I thought about titling this post "Our Biggest Mistake," but a good friend lately told me I need to quit apologizing for myself at every turn. Also, the hyperbole wasn't necessary. Yes, this was a mistake, but we're fixing it. And that's all that matters, right? So here it goes.
We sent the boys to school way too soon.
We had been home four months, and it felt natural to send them back in the fall. I could return to work at the start of the new school year, and they could join their classes on the fresh first day of school.
School was initially very rough on LD. The end of each day promised tantrums and rages and behaviors that we hadn't seen in him since the first weeks home. LD has since recovered beautifully, and socially and academically he has made great gains. BD, on the other hand, seemed to thrive at first. Everyone raved about his great intelligence, and he came home thrilled with his new learning experiences. He was also the same boy who loaded his backpack on the second day in our family and asked, "Tomorrow student?"
For a lot of reasons, the school situation has worsened for BD. He has some definite sensory processing issues, and his emotional age is much younger than his academic age. I've had some pretty major concerns about how school has been impacting his feelings of self-worth and confidence. And then this week another good friend suggested that I listen to this conversation with Bryan Post. Please, if you're an adoptive parent making decisions about the educational prospects of your children, please take 32 minutes the listen to what he has to say.
This winter I read The Whole Brain Child, and Bryan Post's thoughts here resonate with that same research. Because of BD's background, I fully believe his left brain (logical/rational) has compensated for his right brain (emotional) from a very young age. He hasn't learn to trust, to understand his self-worth, to self-regulate. He's incredibly intelligent, and his memory (perhaps photographic?) astounds me every day. His emotional intelligence, though? Let's just say he has a ways to go. From misreading social cues to misinterpreting facial expressions, the noisy, rambunctious environment of a typical elementary school has provided many challenges for him.

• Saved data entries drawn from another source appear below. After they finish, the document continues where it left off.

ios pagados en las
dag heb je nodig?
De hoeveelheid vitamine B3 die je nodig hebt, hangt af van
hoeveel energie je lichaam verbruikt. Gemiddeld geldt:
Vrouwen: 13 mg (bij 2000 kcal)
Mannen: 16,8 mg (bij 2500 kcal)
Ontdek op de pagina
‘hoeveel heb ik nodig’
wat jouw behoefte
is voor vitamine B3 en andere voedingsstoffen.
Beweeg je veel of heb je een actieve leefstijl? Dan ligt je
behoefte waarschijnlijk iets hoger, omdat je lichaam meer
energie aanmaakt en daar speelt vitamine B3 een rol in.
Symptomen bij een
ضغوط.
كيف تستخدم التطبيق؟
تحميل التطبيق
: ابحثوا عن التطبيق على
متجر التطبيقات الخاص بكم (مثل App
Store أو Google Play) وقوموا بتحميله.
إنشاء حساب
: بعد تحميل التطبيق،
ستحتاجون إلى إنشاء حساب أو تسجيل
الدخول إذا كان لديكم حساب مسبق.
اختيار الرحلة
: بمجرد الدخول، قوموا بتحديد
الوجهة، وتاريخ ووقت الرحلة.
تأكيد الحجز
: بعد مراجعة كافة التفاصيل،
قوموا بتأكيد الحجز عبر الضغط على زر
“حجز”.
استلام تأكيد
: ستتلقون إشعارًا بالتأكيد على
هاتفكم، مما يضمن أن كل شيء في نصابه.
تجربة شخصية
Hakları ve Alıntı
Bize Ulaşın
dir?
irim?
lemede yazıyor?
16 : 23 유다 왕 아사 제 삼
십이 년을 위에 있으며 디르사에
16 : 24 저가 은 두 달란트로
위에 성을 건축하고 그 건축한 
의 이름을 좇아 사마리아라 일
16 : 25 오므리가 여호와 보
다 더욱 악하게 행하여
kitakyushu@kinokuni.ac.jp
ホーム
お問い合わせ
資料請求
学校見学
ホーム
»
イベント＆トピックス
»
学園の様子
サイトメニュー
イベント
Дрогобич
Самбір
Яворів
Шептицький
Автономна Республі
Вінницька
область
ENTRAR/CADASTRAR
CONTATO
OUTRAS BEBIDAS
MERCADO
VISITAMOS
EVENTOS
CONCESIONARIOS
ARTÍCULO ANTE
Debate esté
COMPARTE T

Today when I went to pick him up early, I watched the teachers and students that we encountered in the halls. They didn't look at him the way I see him. They looked at him with fear, distrust, maybe anger. Many of them looked at him the way he sees himself, as a "bad boy." They don't know the BD that I know. The boy who tells delightful jokes and giggles uncontrollably when the bottom of his right foot is tickled. The boy who placed paper jets into four categories this afternoon: flies far, fancy, floats, and flips. (His English teacher mother loved the alliteration.) The boy who has suffered and survived. The boy they will never get to know if something doesn't change.
I'm a public educator, and right now I'm thinking about pulling BD from his second grade classroom for the remainder of the school year. Yes, I'm off from work to take care of myself, too, but I made a commitment to be a mother to my boys. That means I am sometimes a mother who yells, a mother who makes mistakes, a mother who occasionally cries in the shower. I am also a mother who fights for her children.
Right now BD needs someone in his corner. He needs to learn how beautiful and smart and capable he is. I don't think he's learning that at school, but I think I could try to teach it to him here at home. Because I see it. When no one else does, I see it.